Funktioneller Schwindel
Funktioneller Schwindel bedeutet, dass die Schwindelsymptome aus der Psyche entstehen und keine Ursache im körperlichen Bereich vorliegt. Häufig tritt ein funktioneller Schwindel in herausfordernden oder belastenden Lebenssituationen (psychogener Schwindel) oder spezifisch in bestimmten Situationen (z.B. Menschenansammlungen, enge Räume) auf (phobischer Schwankschwindel). Häufig ist der Schwindel von einer Angst- oder Depressionssymptomatik begleitet. Der funktionelle Schwindel ist mit dem benignen paroxysmalen Lagerungsschwindel eine der häufigsten Schwindelformen.
Gut zu Wissen
Eine häufig aufretende Problematik, die klassischerweise nicht zu den Schwindelerkrankungen gezählt wird, ist die orthostatische Hypotonie. Hierbei kommt es nach dem Aufstehen aus dem Sitzen oder Liegen zu einem Schwindelgefühl, Ohrrauschen, Wahrnehmung von schwarzen Punkten vor den Augen und manchmal sogar zu einem kurzzeitigen Bewusstseinsverlust. Ursache ist ein abnormer Abfall des Blutdrucks nach dem Aufrichten. Gründe hierfür sind meistens geringe Flüssigkeitsaufnahme, warme Außentemperaturen, aber manchmal auch medikamentöse Nebenwirkungen oder kardiale, endokrinologische oder neurologische Erkankungen.
Diagnose von Schwindel und Gleichgewichtsstörungen
Für die Diagnosestellung ist auch in der heutigen Zeit ein sehr sorgfältiges Anamnesegespräch die Grundlage. Hier wird insbesondere nach folgenden Aspekten gefragt:
- Zeitlicher Verlauf: akut einsetzend, über Tage dauernd oder über mehr als 3 Monate anhaltende Beschwerden.
- Art der Symptome: Drehschwindel, Schwankschwindel oder Benommenheitsschwindel.
- Modellierende Faktoren: Auftreten der Symptome beim Gehen, bei Lageänderung oder in bestimmten Situationen.
- Begleitenden Beschwerden.
Auch die Kenntnis über Vorerkrankungen, eingenommene Medikamente und persönliche Lebenssituation ist essenziell. Darüber hinaus erfolgt eine eingehende neurologische Untersuchung mit spezieller Untersuchung des Vestibularissystems.
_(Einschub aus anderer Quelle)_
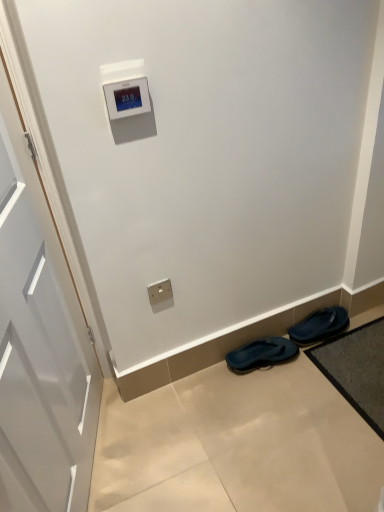
You are a GUI agent. You are given a task and a screenshot of the screen. Output one action in this format:
    pyautogui.click(x=<x>, y=<y>)
    Task: Click on the vacant space situated above beige tile floor at lower center (from a real-world perspective)
    The image size is (384, 512).
    Given the screenshot: What is the action you would take?
    pyautogui.click(x=251, y=421)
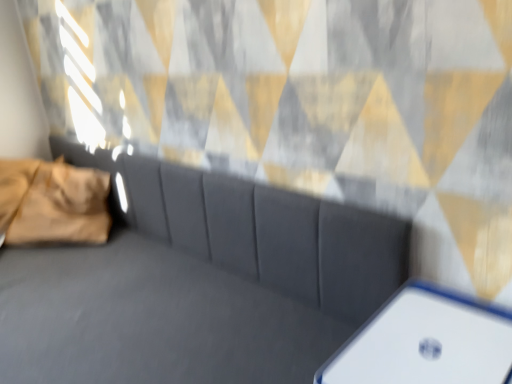
Question: Looking at the image, does white plastic phone at lower right seem bigger or smaller compared to suede gray couch at center?

Choices:
 (A) big
 (B) small

Answer: (B)

Question: Considering the positions of white plastic phone at lower right and suede gray couch at center in the image, is white plastic phone at lower right taller or shorter than suede gray couch at center?

Choices:
 (A) tall
 (B) short

Answer: (B)

Question: Which object is the closest to the suede gray couch at center?

Choices:
 (A) golden velvet pillow at left
 (B) white plastic phone at lower right

Answer: (B)

Question: Estimate the real-world distances between objects in this image. Which object is closer to the golden velvet pillow at left?

Choices:
 (A) white plastic phone at lower right
 (B) suede gray couch at center

Answer: (B)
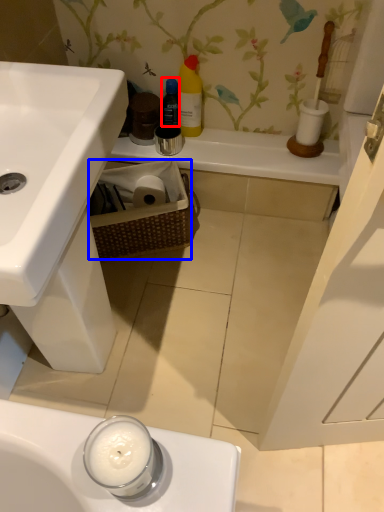
Question: Which of the following is the farthest to the observer, bottle (highlighted by a red box) or basket (highlighted by a blue box)?

Choices:
 (A) bottle
 (B) basket

Answer: (A)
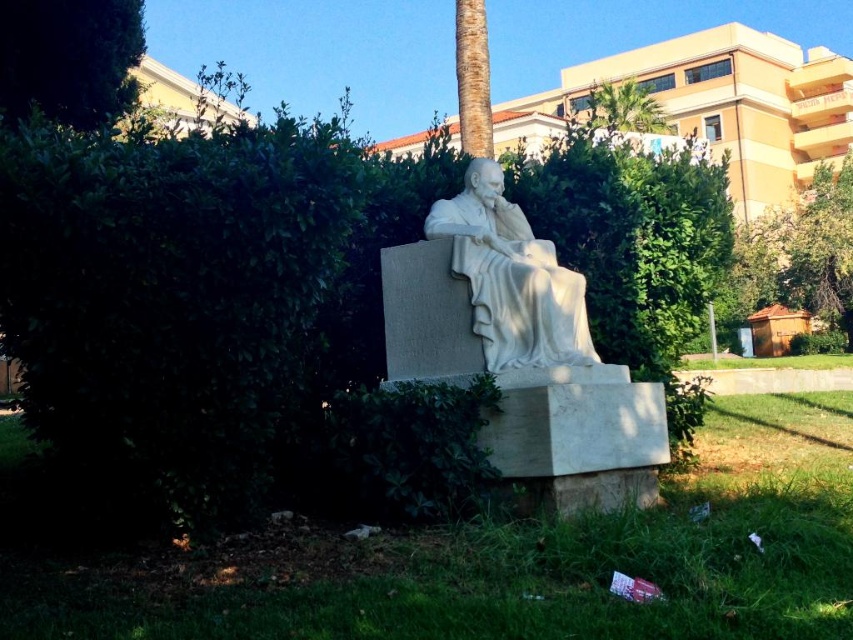
You are standing in front of the marble statue and looking towards the green leafy tree at upper left and the brown textured palm tree at upper center. Which tree is closer to you?

The green leafy tree at upper left is closer to you because it is positioned further to the viewer than the brown textured palm tree at upper center.

You are a bird flying over the serene outdoor setting. You want to land on the highest point between the green leafy tree at upper right and the brown textured palm tree at upper center. Which tree should you choose?

The brown textured palm tree at upper center is higher than the green leafy tree at upper right, so you should land on the brown textured palm tree at upper center.

You are standing in front of the marble statue and want to take a photo of the green leafy tree at upper right. Based on its position, which direction should you face to capture it in your shot?

The green leafy tree at upper right is located at point (802, 252), so to capture it in your photo, you should face towards the upper right direction from the statue.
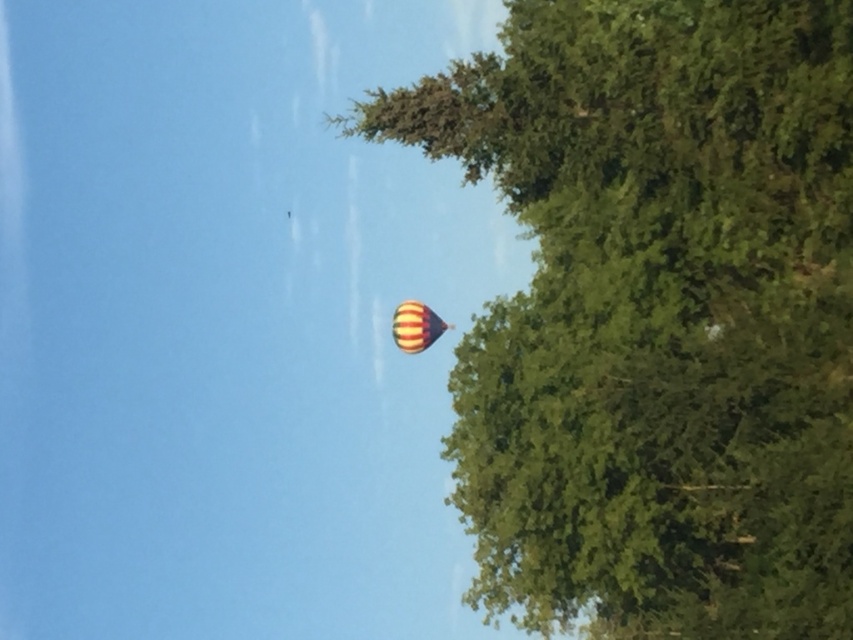
From the picture: Does green leafy tree at upper right have a greater height compared to striped fabric balloon at upper center?

Indeed, green leafy tree at upper right has a greater height compared to striped fabric balloon at upper center.

Is point (651, 604) positioned before point (409, 317)?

Neben dieser Basisdiagnostik werden je nach Beschwerdebild weiterführende Untersuchungen wie neurologische Ultraschalldiagnostik der hirnversorgenden Gefäße und bildgebende Verfahren wie Computertomografie und MRT des Kopfes eingesetzt.
Weiterhin können bei Bedarf Spezialistinnen und Spezialisten aus den über 30 Fachdisziplinen der Beta Klinik hinzugezogen werden. So gelingt es in kurzer Zeit eine speziell auf den Patienten zugeschnittene interdisziplinäre Abklärung auf höchstem medizinischen Niveau durchzuführen.
Therapie von Schwindel und Gleichgewichtsstörung
Therapeutisch werden je nach Beschwerdebild medikamentöse, krankengymnastische, verhaltenstherapeutische und selten interventionelle Verfahren angewendet.